Marzo 2015

CL e la politica

A seguito delle dimissioni di Maurizio Lupi sono apparsi articoli, come quello ad esempio di Michele Brambilla (ciellino) su La Stampa, che parlano del fatto che “sembra al tramonto una stagione molto discussa, quella dei ciellini in politica “ e, più avanti, aggiunge “Dire che tutto si sia risolto in un’occupazione del potere sarebbe ingiusto, perché l’impegno di Cl in politica ha prodotto anche molte cose buone, alcune straordinariamente buone. Ma che ci sia stata una degenerazione, a volte un compiacimento nella gestione del potere, un giustificare tutto in nome della fede, un liquidare le obiezioni con lo slogan «non facciamo i moralisti», beh, questo è innegabile. Non tutti i ciellini hanno fatto finta di non cogliere, qualche giorno fa, la reprimenda di Papa Francesco”. E continua: “Ma Cl non è un blocco monolitico. Anzi molti ciellini ritengono che un certo modo di stare in politica abbia finito per nuocere al movimento più di qualsiasi nemico esterno. Don Julián Carrón, il successore di don Giussani, pensa con dolore che si è scambiata la testimonianza con l’egemonia, e spiega la differenza con un esempio: testimonianza vuol dire che, se ho il potere di nominare un primario in ospedale, nomino il più bravo; egemonia vuol dire che nomino uno di Cl. C’è da aggiungere qualcosa? No, non c’è da aggiungere niente”.
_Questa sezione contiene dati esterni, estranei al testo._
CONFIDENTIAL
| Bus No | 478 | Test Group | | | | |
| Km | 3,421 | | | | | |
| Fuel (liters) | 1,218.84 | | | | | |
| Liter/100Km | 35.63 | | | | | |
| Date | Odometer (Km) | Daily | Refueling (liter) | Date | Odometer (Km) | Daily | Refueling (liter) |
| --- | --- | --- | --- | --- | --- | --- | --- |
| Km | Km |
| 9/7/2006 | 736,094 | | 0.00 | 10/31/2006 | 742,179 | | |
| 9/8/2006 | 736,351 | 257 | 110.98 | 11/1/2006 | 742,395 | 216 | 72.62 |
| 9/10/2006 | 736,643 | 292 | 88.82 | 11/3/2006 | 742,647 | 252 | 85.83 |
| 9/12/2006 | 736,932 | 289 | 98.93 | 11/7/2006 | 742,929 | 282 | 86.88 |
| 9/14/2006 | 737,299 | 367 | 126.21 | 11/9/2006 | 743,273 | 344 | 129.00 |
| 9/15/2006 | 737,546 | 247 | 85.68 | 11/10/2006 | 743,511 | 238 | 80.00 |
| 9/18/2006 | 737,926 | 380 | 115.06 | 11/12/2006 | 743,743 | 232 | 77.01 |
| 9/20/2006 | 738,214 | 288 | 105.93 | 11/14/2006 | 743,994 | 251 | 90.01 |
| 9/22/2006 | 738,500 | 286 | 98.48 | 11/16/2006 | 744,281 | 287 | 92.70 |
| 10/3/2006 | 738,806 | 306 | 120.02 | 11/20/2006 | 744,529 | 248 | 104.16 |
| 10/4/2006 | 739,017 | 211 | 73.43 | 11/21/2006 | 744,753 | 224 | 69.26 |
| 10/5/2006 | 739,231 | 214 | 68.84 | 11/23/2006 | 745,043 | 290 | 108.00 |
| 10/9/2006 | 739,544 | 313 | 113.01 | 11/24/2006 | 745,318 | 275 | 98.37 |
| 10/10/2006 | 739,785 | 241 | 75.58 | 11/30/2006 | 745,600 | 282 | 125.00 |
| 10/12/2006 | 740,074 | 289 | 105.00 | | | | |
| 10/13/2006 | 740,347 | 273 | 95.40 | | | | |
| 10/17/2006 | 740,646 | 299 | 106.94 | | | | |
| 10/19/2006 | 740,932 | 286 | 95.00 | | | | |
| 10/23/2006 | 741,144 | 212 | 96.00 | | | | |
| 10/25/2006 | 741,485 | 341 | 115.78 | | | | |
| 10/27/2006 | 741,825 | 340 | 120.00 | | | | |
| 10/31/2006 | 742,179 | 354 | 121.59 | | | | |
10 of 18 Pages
Voglio fare alcune osservazioni:

1. Sul rapporto fra Cl e la politica, invito tutti a riprendere i libri che ne parlano, citando testimoni diretti, e mi riferisco ai tre “Comunione e Liberazione”, di Massimo Camisasca (ed. San Paolo), che nessuno cita più. Chi fa, si sa, può sbagliare, e certamente di errori ne possono essere stati fatti tanti, perché tanto si è fatto. Anche Papa Francesco ha detto che preferisce “una chiesa che sbaglia per fare qualcosa che una che si ammala per rimanere rinchiusa”.

Ma a ridurre l’intera storia di CL a un malsano rapporto con la politica, noi di CL non possiamo starci. Non è questa la nostra storia.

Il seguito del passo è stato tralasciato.